▶ _EXERCISE DESCRIPTION_: How many lines in the entries below contain the string "attributeGroup"? Reply with the number alone.

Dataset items
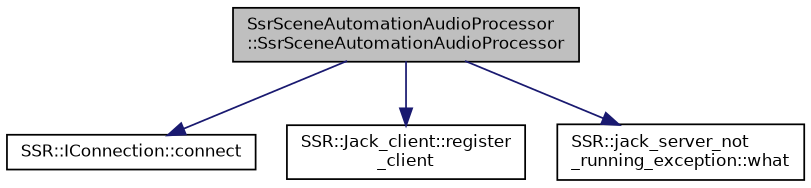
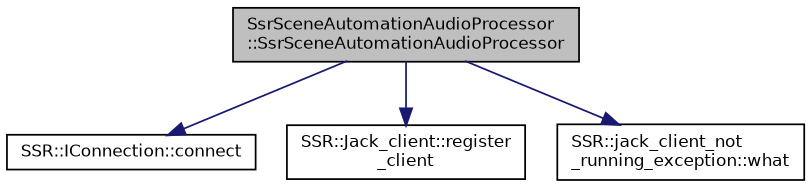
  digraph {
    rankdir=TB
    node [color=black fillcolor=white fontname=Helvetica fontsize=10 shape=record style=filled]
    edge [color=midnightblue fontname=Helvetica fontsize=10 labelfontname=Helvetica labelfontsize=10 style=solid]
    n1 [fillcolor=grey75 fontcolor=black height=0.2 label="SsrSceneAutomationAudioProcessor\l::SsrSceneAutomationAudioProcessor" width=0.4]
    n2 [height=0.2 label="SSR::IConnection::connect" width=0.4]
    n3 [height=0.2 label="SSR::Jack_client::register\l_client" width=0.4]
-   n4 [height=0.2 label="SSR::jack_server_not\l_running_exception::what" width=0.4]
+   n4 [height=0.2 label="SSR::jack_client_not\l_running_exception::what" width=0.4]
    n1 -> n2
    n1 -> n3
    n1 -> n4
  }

---

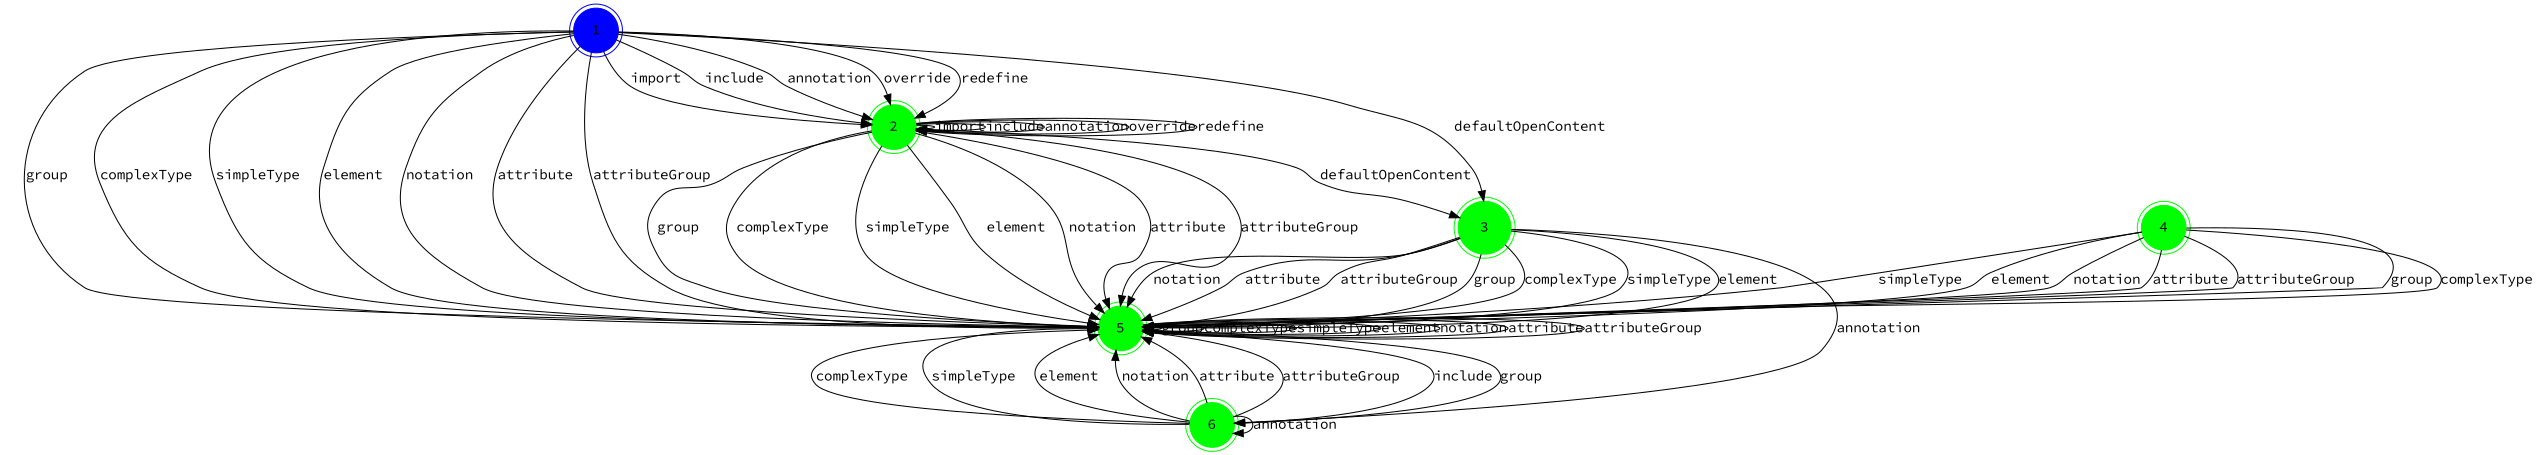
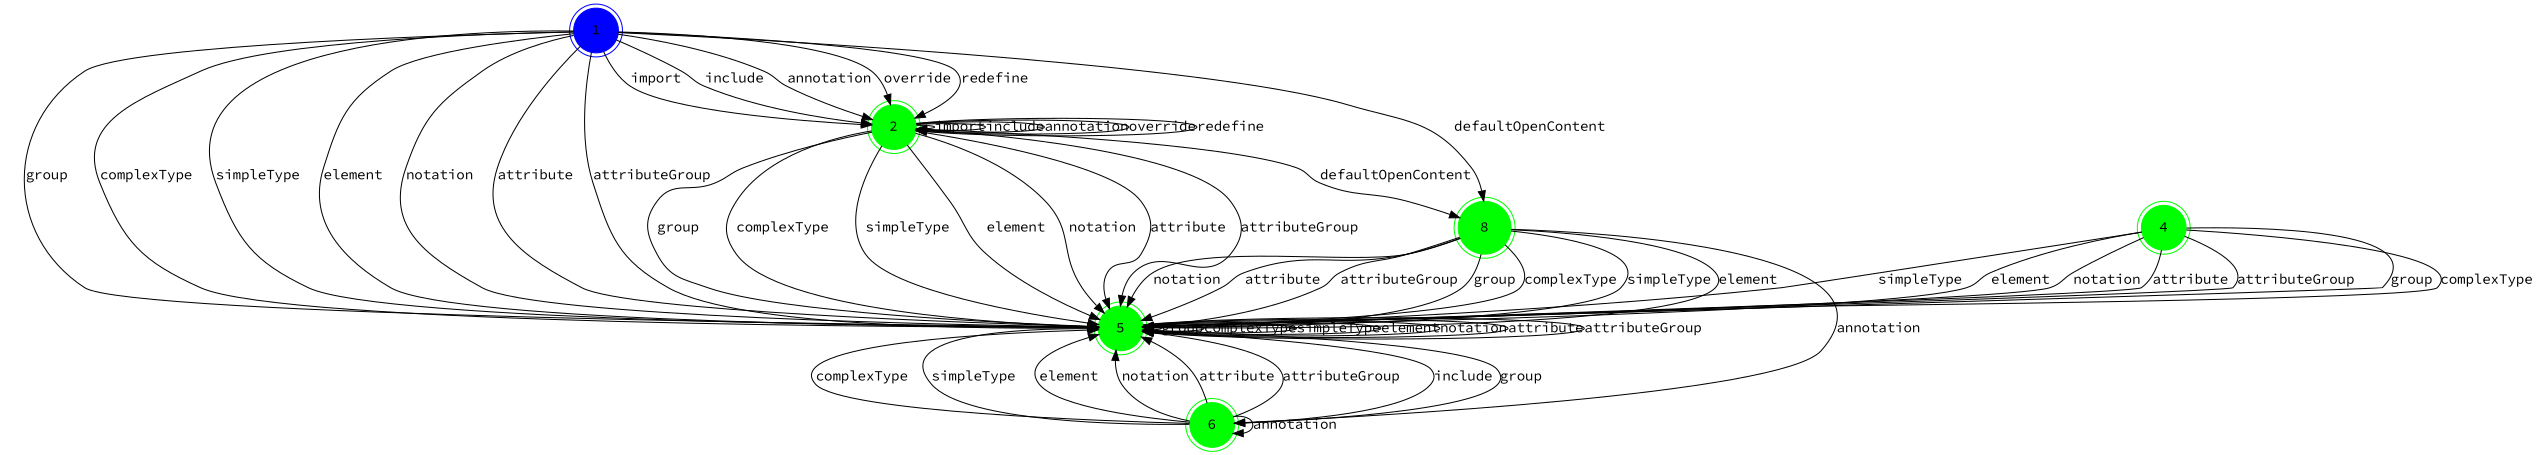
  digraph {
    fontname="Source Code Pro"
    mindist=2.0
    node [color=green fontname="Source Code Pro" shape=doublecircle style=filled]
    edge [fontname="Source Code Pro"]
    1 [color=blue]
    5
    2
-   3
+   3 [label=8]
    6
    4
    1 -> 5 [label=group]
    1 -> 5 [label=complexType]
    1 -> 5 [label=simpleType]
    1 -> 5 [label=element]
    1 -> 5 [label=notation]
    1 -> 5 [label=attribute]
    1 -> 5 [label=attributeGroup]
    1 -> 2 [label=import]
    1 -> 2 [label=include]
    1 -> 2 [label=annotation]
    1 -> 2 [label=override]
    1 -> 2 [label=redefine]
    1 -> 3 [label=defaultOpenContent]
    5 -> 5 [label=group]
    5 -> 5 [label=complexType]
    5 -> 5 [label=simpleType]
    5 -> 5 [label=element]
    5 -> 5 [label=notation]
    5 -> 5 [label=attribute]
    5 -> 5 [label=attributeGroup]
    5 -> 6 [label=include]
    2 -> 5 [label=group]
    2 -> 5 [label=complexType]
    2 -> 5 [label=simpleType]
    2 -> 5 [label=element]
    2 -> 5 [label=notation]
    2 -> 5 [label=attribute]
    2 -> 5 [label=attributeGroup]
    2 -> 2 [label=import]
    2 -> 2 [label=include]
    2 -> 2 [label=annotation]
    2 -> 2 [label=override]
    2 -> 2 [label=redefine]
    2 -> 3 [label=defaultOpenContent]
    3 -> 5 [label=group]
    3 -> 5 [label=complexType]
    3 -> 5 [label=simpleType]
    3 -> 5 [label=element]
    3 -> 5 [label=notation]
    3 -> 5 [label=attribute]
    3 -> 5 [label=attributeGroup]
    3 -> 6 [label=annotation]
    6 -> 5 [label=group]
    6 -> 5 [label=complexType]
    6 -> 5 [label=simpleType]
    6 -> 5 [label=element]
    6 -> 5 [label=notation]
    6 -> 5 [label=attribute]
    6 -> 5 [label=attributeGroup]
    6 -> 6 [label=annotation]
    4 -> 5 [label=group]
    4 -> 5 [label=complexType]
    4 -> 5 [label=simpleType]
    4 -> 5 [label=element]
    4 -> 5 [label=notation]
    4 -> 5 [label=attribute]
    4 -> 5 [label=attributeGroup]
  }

▶ _SOLUTION TO THE PROBLEM_: 6